■ Instructions for the task ■
Among the records that follow, set down only the lines from the one containing "los agentes sociales implic" to the one containing "Internacional y el Desarrollo", both included, exactly.

Material supplied: Begin

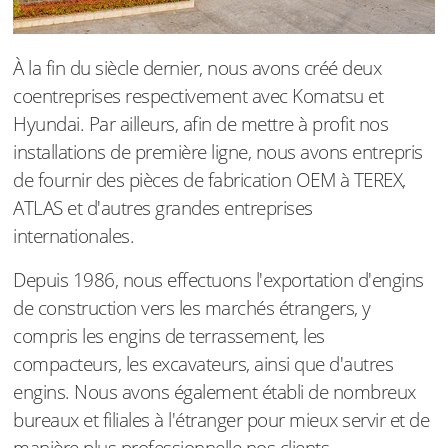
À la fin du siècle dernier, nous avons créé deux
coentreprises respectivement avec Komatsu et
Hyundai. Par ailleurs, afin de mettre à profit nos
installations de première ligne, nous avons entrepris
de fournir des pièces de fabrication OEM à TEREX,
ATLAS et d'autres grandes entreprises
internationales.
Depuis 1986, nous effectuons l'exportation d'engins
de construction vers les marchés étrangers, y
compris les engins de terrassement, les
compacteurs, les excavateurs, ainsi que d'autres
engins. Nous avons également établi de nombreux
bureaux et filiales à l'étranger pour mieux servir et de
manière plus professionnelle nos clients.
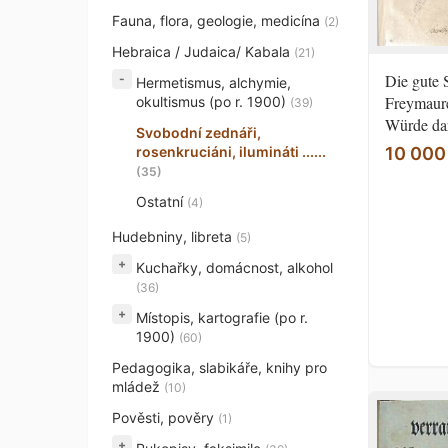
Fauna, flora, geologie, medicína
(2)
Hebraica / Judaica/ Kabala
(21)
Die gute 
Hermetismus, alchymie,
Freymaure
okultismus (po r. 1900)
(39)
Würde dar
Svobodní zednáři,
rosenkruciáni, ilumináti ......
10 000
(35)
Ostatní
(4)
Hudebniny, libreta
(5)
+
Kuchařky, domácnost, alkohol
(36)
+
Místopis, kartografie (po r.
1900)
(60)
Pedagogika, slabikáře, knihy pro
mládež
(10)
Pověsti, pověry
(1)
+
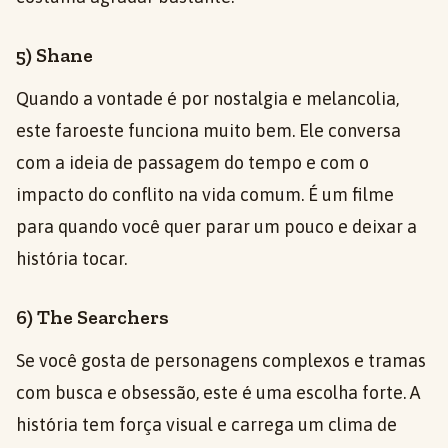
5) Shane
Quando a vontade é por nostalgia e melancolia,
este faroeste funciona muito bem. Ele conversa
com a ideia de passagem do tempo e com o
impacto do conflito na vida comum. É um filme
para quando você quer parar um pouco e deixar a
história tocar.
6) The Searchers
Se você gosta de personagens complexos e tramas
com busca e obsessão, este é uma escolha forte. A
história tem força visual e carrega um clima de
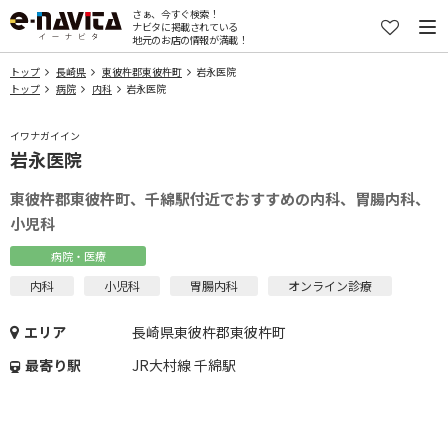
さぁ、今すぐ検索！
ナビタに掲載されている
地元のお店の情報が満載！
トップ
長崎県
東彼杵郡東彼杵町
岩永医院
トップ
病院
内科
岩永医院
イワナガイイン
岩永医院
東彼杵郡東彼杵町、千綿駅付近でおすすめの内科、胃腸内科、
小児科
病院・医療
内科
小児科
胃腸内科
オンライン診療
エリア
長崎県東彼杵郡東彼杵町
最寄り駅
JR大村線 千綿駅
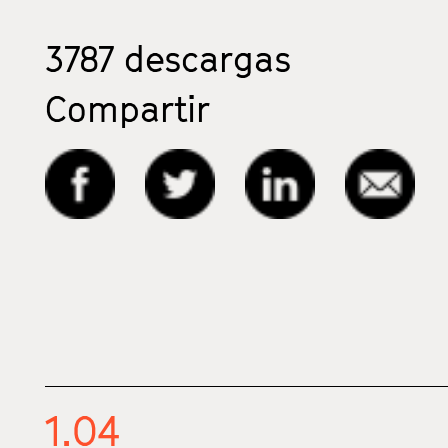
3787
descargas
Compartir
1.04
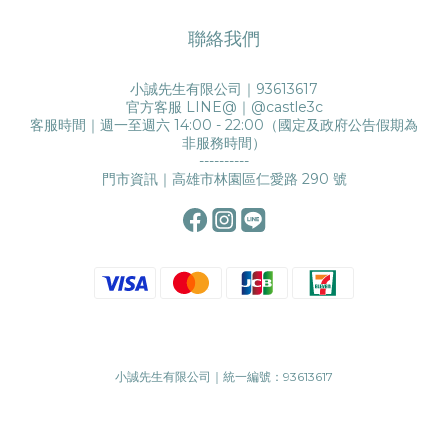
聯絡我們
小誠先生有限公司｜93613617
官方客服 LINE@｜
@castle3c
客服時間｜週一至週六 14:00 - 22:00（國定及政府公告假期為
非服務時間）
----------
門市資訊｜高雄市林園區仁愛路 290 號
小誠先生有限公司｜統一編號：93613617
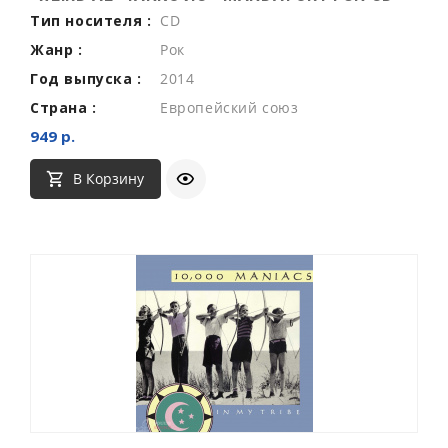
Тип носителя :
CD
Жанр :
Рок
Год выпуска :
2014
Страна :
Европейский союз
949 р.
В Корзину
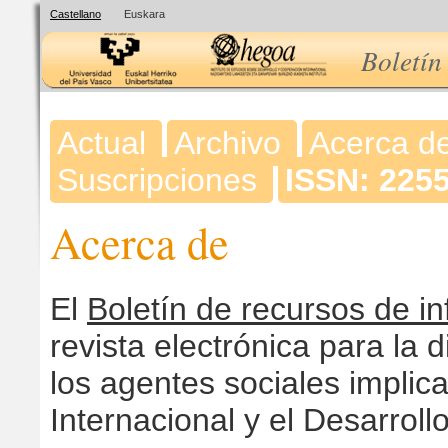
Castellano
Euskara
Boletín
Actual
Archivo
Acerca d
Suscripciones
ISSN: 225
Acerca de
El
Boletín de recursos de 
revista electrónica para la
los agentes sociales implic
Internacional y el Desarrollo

Material supplied: End
Material supplied: Begin

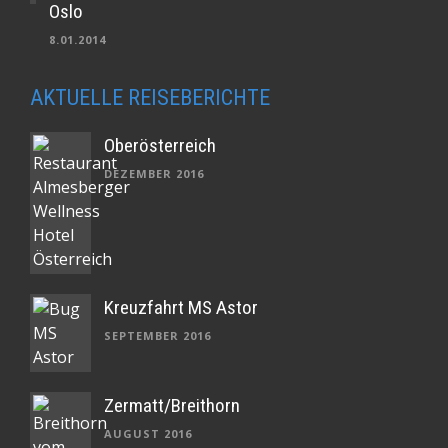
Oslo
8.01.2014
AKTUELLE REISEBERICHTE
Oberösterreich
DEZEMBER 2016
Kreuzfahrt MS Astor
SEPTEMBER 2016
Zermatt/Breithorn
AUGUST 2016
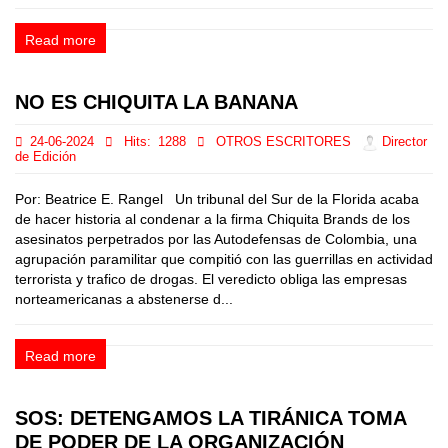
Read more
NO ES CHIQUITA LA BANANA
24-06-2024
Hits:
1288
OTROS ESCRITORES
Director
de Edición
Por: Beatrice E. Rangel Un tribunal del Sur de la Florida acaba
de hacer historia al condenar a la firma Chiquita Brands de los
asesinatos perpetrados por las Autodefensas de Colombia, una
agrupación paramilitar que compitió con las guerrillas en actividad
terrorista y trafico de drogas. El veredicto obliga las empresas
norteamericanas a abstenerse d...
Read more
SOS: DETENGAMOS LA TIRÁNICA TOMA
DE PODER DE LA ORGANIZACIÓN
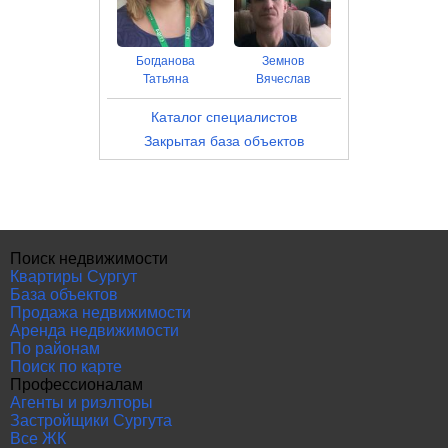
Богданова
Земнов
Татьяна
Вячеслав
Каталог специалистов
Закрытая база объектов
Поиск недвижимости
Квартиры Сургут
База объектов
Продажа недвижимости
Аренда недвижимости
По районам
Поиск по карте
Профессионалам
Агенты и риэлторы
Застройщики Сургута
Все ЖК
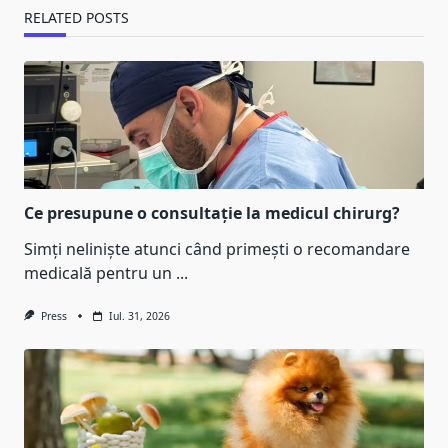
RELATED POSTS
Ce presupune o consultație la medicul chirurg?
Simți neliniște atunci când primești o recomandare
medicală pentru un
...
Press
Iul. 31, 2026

Material supplied: End

■ Response to this task ■
los agentes sociales implic
Internacional y el Desarrollo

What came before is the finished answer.